The decision by Maersk Line not to exercise an option to order another 10 mega-containerships with capacities of 18,000 20-foot equivalent units was no surprise considering overcapacity on the Asia-Europe trade, said a container shipping analyst.
“That had been implied quite a while ago,” said Martin Dixon, editor of Drewry’s Container Freight Rate Insight. “There’s too much capacity, and demand on the Asia-Europe trade where those vessels would have been deployed is slowing.”
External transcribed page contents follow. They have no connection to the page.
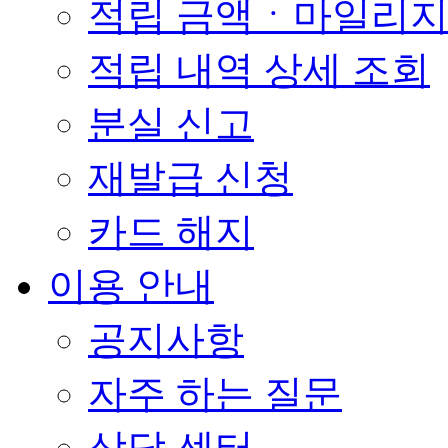
적립 금액ㆍ마일리
적립 내역 상세 조회
분실 신고
재발급 신청
카드 해지
이용 안내
공지사항
자주 하는 질문
상담 센터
Maersk Line ordered 10 Triple-E ships a year ago this month from South Korea’s Daewoo Shipbuilding and Marine Engineering. The world’s largest container line also had an option to order another 20 of the ships, and later exercised its option to order 10 of them.
If Maersk had exercised its option to order the last 10 of the 30 so-called Triple-E ships, those ships would have been delivered around 2015.
Dixon said there are reports that other lines looking to hold back orders going into 2013. “Demand is unlikely to be strong on that trade in the two years ahead,” he said.
When Maersk announced on Feb. 17 that it would reduce capacity on the Asia-Europe trade by 9 percent, Maersk said it would “not declare” its option for the last 10 Triple-E ships. Maersk also said it will consider additional opportunities to reduce capacity, including redelivery of time charter tonnage, the use of lay-ups and slow-steaming.